There was something soothing about the fact that each thing I posted here was meant to be a discrete piece of writing, on one topic, with a beginning, middle, and end. I didn’t have to figure out how they all fit together.
In fact, that was going to be the point of writing. Once I had ten or twenty or a hundred posts, I would (hopefully) be able to see some common threads running through.
That’s exactly what happened. And it’s still soothing to write and post these short, discrete pieces without having to link them all up.
I don’t have to come up with a master plan. I’m doing the work and letting that plan evolve into being.
I am not anti-planning the way I used to be. I do favor spontaneity in many aspects of life, and generally I prefer to prepare thoroughly as opposed to creating lesson plans, itineraries, and schedules I have to commit to. But planning can be an essential part of such preparation, and it has deep benefits.
Planning can lead to strategic action in which minimal effort is wasted and maximum results are gained.
However, planning can also be a place to hide. You can plan and plan and never actually do the thing.
To avoid this, we need to include short timescales in our plan. What will happen today, this week, and next week? Let’s bring it forward. We can’t plan for someday — we have to make the work real and present.
When we’re thinking about what we’re going to make happen now, we are forced to consider our present skills. We realize that we are setting ourselves up for failure if we include skills we don’t already have without also creating a plan to acquire them. Making the plan doable today with what we have, makes it much more likely that we’ll actually be able to follow through on the plan.
Another benefit of a plan that begins today is that we accelerate any identity shifts that are necessary. A writer writes. A musician makes music. A director directs. Whatever would be required of us in this “someday” plan is now required of us right now, and we can face our resistance head on instead of deferring it forever.
A lot of this “someday” stuff is baked into our culture. As a music educator, how often did I hear about how this or that kid was “going to be a great musician someday”? I always wanted to point out that the kid was a musician now. A child’s musicianship is undermined by a focus on the unknown future. Instead, we can honor and cultivate their current skills.

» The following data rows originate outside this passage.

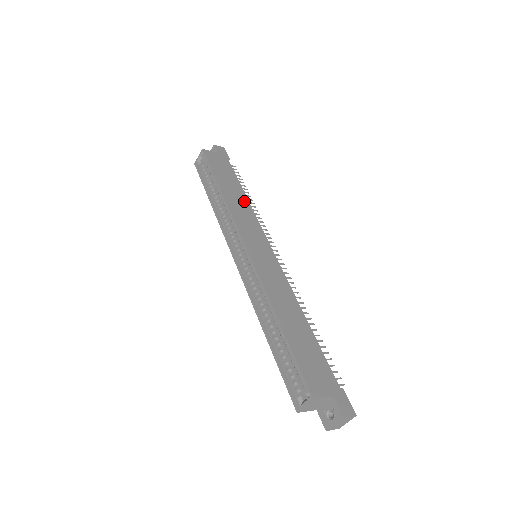
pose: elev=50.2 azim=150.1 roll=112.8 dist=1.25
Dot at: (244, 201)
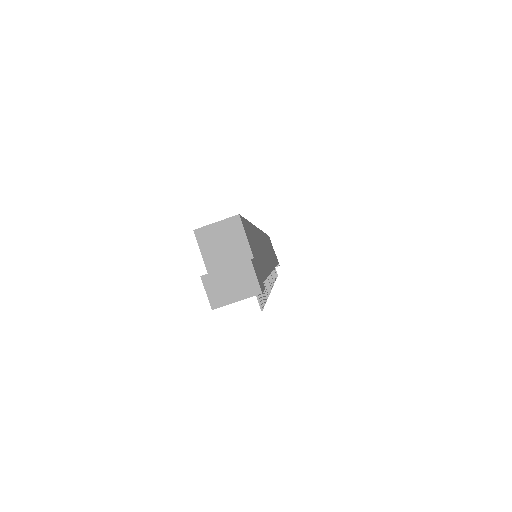
Dot at: (274, 259)
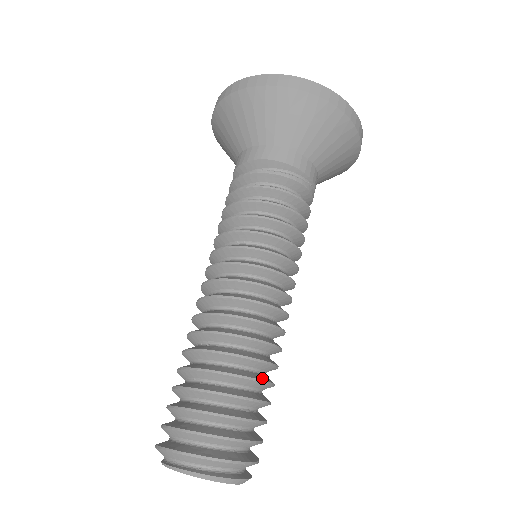
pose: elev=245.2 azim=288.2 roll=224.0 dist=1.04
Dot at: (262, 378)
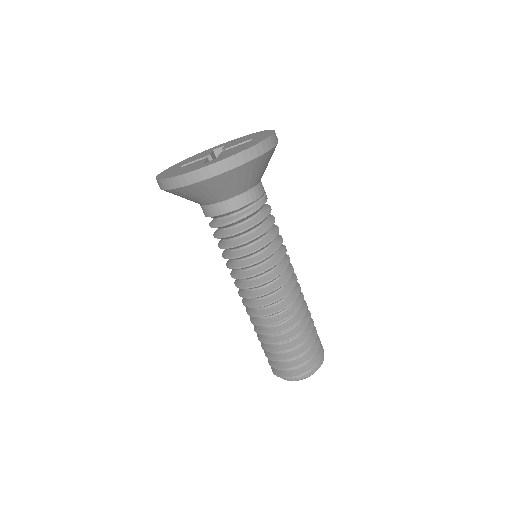
Dot at: (300, 329)
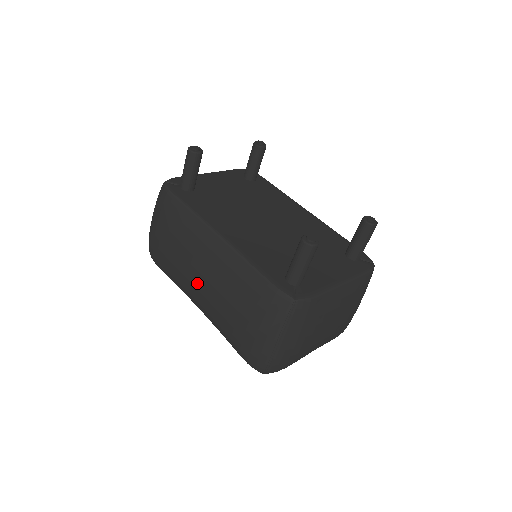
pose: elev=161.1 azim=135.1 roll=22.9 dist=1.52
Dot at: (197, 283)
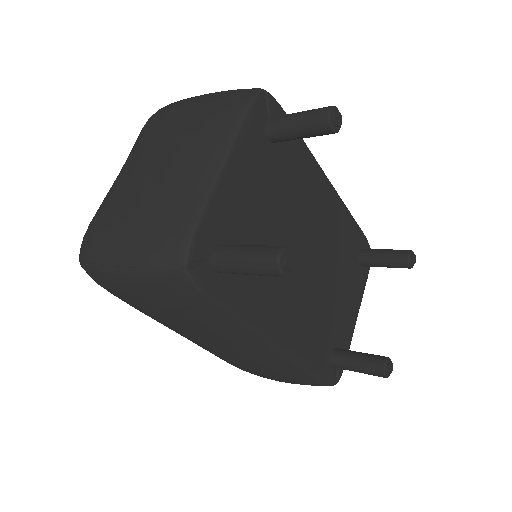
Dot at: (209, 349)
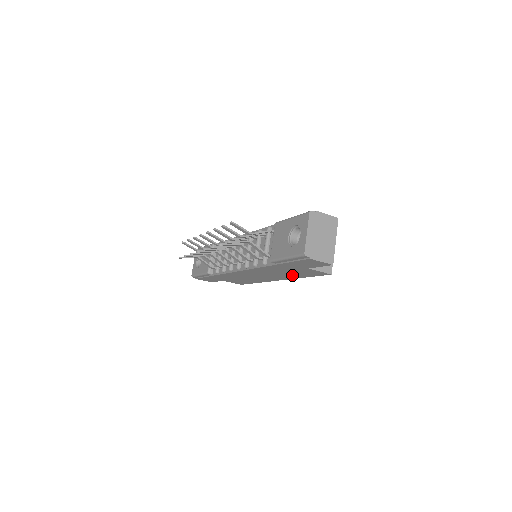
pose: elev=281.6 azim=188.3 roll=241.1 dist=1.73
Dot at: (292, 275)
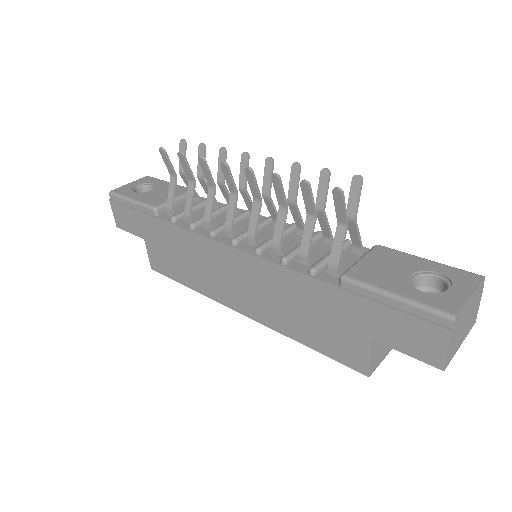
Dot at: (295, 324)
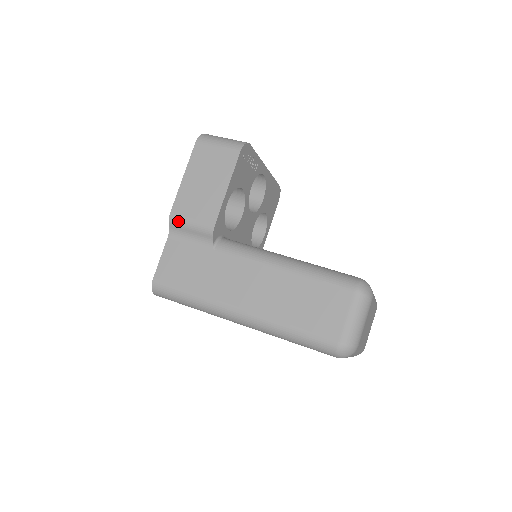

We can appreciate and respect who they are as a musician today.
People love to hear about big dreams and big changes. Tell everyone you know on Facebook that you’re quitting your job to start a new business, and the algorithm will rocket that post straight to the top of everyone’s news feed (it works best if you include a picture of yourself smiling).
Tell them that you’re testing a handful of different ideas, and you’re not exactly sure which one you’ll go with yet? Share a website with one blog post on it? Boring. You’ll get ten likes on that one (as long as you don’t link to the blog post — then you’ll get three). that news is too mundane for anyone to get excited about.
And yet, this is where we begin. When you follow the lofty “someday” plan all the way back to the first actions you have to take, they are not and should not be glamorous. That’s what makes them doable. And that’s what will make you successful in doing them and moving on to the next thing.
If you’ve got a big dream, beautiful. How do we make it into a series of smaller ones that can ultimately lead you there? What can you do with the skills and knowledge you have today to make the first “smaller dream” happen by the end of next week?
Nobody’s going to be watching or cheering you on. Nobody will be impressed. Good. Enjoy that freedom. Use it. Do the work, and watch yourself and your project change and grow slowly and unremarkably. Congratulations — you’re doing it, day by day.